Keşke sen yalnızken ve karanlıktayken
Kendi Varlığının o inanılmaz ışığını sana gösterebilseydim.
Beni bıraksalardı orada günlerce sıkılmadan kitap okuyabilirdim. Okuma, öğrenme ve tarihe izler bırakma ya da önceden bırakılmış izleri bulmak adına elimden geleni yapabilirdim. Rafların arasında kaybolduğum o bir saat bile bana on dakika gibi gelmişti. İşte o zaman kitapların büyüsüne kapıldığımı anladım. Paris’in en eski kitapçılarından birinde daha önce Hemingway’in göz gezdirdiği rafların arasında kitapların bizi olgunlaştırma olasılığıyla yüzleştim.
Shakespeare and Company, beni ve arkadaşlarımı oldukça güzel karşıladı. Her odada tarihten bambaşka izler yattığını fark etmemek imkansızdı. Her odada kitapların size kucak açtığını görünce hayatımın her anını kitaplarla doldurma isteği duydum. Orada yabancı ülkelerden bu küçük kitapçıyı görmeye gelip ellerindeki kitaplarda kaybolmuş yüzlerin masumiyetini ve samimiyetini tanıdım. Bizi yalnızca okumanın iyileştirebileceğiyle yüzleştim.

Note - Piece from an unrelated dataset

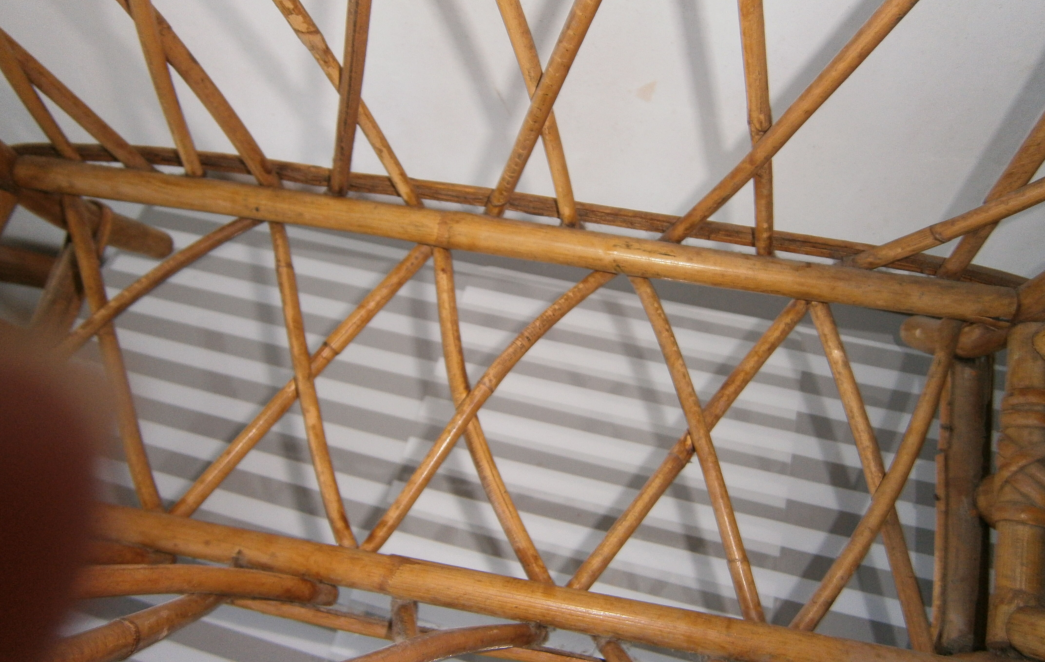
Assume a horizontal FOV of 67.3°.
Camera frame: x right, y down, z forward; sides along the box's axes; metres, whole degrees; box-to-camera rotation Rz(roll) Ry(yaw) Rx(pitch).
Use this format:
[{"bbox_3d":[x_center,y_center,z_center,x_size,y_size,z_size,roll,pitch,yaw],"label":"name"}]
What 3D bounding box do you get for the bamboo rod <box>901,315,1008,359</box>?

Bence bizi merdivenlerde karşılayan Hafız’ın sözleri Shakespeare and Company’yi özetlemek için en doğru seçim. Satırlarda gezinirken içinde bulunduğum o sonsuz parlaklığa bu yalnız ve karanlık kitapçıda rastladım. Ve düşündüm… Keşke ben de varlığınızın o inanılmaz ışığını size gösterebilsem. Keşke Shakespeare and Company’de ya da sıradan bir günde kitap okurken hissettiklerimi size gösterebilsem. Belki de bu yazı bunun için küçük bir adımdır.